I wanted to share one of my favorite quotes applying to the sports training process. It comes from Thomas Kurz and his book the Science of Sports Training.
“Training is efficient if the highest sports result is achieved with the least expense of time and energy.”
I think this is one of the most important concepts that any coach, strength and conditioning, or sports coach, can adhere to. How many times do we see a coach do something only because that’s how they did it when they played, or that’s how it’s always been done? I actually think this philosophy is one of the more ridiculous things going on in sport. If there is no purpose for something being included in a training session or practice, then why waste an adaptation athlete’s energy doing it.
Early in my career I was actually told by coaches to run athletes during practices to keep them busy. It was a “make up a run for them so we can buy some more time.” This type of attitude and misunderstanding of the sports training process is part of the problem in athletics today.
When programming an athlete’s training everything in the plan should have reason and a purpose with the end result being an increase in their sport. The sports training process isn’t about random exercises throughout a week with little thought as to the endpoint. Saving the body’s energy reserves by eliminating excess training becomes paramount for the adaptation process to occur. Athletes will adapt to the stimulus provided. Provide them with a bunch of randomly placed exercises and energy system work and you will get haphazard adaptation and large amounts of fatigue.
Charlie Francis, famed Canadian sprint coach, loved the olympic lifts due to the high amount of motor unit activation. Instead of spending an hour or more in the weight room after a sprint training session with exercise after exercise, Charlie felt they could hit the majority of the motor units within the body with a few olympic movements and get out quick. This way the majority of their time was devoted to adapting to their speed sessions, with the weight room serving as an accessory to the ultimate goal of being faster. He didn’t want to impede results by fatiguing athletes even more in the weight room. Often times, they might only perform one or two exercises depending on how their track session went. But in the end he believed in utilizing the least amount of volume that could produce the stimulus he was after.

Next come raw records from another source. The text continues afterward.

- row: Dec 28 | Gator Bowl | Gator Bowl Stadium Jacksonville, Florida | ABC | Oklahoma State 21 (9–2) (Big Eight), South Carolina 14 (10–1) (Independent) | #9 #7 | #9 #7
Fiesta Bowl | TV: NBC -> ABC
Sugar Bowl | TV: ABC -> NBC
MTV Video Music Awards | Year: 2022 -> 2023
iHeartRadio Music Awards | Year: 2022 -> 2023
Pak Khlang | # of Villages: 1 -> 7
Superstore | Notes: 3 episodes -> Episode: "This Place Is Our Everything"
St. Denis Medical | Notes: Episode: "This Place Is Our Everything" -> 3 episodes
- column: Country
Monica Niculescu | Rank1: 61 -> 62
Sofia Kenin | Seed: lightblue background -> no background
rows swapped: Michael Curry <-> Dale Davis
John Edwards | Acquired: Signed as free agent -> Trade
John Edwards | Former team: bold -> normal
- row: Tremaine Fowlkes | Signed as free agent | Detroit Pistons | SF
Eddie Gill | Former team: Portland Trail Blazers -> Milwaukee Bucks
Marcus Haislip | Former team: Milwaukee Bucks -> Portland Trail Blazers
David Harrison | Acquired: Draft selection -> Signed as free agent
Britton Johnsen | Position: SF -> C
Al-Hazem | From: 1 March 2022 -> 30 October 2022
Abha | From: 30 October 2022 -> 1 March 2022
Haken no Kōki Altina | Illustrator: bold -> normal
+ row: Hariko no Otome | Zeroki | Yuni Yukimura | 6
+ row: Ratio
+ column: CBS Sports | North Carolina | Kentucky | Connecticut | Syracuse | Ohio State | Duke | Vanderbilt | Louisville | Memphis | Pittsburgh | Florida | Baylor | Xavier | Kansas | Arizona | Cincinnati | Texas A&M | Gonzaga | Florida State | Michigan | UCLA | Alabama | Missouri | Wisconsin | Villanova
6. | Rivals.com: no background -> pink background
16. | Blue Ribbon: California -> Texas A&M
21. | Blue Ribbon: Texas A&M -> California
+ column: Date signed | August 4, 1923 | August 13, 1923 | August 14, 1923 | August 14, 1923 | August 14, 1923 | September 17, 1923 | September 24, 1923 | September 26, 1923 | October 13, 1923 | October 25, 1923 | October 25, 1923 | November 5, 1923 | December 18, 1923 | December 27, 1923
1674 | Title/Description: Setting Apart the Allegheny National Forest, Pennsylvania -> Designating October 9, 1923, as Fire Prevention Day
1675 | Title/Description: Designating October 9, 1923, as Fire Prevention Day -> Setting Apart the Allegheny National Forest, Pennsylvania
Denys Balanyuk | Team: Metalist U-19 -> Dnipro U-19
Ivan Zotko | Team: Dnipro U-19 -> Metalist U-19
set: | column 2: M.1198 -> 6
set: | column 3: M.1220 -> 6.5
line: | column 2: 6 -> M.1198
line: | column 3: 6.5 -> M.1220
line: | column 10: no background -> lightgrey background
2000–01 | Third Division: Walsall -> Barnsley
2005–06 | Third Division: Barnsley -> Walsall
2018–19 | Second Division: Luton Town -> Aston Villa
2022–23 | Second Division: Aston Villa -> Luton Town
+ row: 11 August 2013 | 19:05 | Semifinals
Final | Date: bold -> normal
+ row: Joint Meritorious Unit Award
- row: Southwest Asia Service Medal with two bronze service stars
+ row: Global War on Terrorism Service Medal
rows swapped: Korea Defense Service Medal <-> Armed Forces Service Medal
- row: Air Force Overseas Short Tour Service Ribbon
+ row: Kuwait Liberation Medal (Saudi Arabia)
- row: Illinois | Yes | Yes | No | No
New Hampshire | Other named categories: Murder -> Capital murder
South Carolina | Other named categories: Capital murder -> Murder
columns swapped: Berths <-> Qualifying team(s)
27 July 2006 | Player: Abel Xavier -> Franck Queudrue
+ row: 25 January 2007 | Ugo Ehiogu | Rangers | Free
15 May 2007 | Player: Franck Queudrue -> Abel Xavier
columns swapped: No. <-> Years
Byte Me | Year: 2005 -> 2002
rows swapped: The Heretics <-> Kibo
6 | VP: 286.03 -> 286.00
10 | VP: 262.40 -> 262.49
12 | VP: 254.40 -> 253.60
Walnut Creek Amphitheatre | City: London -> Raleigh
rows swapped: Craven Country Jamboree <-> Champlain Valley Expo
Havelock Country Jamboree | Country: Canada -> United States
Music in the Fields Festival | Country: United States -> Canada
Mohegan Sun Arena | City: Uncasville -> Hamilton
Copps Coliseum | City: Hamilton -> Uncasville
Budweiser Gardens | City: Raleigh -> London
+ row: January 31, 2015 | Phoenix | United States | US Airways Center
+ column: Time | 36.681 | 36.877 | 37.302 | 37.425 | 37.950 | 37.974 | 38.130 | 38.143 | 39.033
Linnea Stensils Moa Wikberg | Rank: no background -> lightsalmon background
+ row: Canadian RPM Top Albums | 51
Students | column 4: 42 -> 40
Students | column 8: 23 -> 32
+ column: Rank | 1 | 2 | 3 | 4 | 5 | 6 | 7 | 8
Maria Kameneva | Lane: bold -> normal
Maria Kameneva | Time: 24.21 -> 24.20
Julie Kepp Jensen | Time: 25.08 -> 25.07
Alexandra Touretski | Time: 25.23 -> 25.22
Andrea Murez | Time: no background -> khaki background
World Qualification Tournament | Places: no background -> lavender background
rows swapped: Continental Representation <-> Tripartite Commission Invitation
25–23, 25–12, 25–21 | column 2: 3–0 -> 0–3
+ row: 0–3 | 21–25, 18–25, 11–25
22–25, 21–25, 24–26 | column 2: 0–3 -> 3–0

Hypothetically, if an athlete can achieve the same goal necessary with a 50% reduced workload then it is a far more efficient route to take. Not doing so takes much more energy. We don’t want this when that energy could’ve been used for the adaptation process. Gone should be the days of running 10 repeat – 300 yard shuttles, or timed 2 miles, because that’s what “we did 15 years ago for conditioning,” and you haven’t thought of anything better.
Athletes actually repair and adapt to a training stimulus away from the arena. When too much stress is created without enough time for recovery the body cannot compensate and becomes further depressed. Over time an athlete becomes overtrained and proper adaptation cannot take place, as well as delays in future adaptation. Recovery and restoration can be just as important as the training means themselves. Too often athletes and coaches forget this important fact. The “more is better” attitude. More isn’t always better, and in fact in sports performance training I would generally say less is better. I would rather undertrain an athlete than overtrain one. Quality matters first and foremost. Lose quality and you begin to go down a dark road of possible injury, lackluster transfer, etc.
Many times coaches, and athletes inability to properly ration training means, sports training, rest, recovery, and nutrition is where breakdowns occur. Understanding why you’re doing what you’re doing is paramount. I’ve been ridiculed before for my approach to training athletes. I don’t frequently use a high volume because I believe the weight room acts only as a supplement to their sport. The energy one spends in the weight room takes away from the actual sport itself. Obviously if you’re an olympic lifter, or powerlifter then you’re exempt here.
Account for everything when programming an athlete’s training. Make sure that it will lead you in the direction you want to go in the most efficient manner with the least amount of time, and energy expenditure. Know the why’s, what’s, and how’s to creating an athlete’s training and it will give you a great chance to succeed.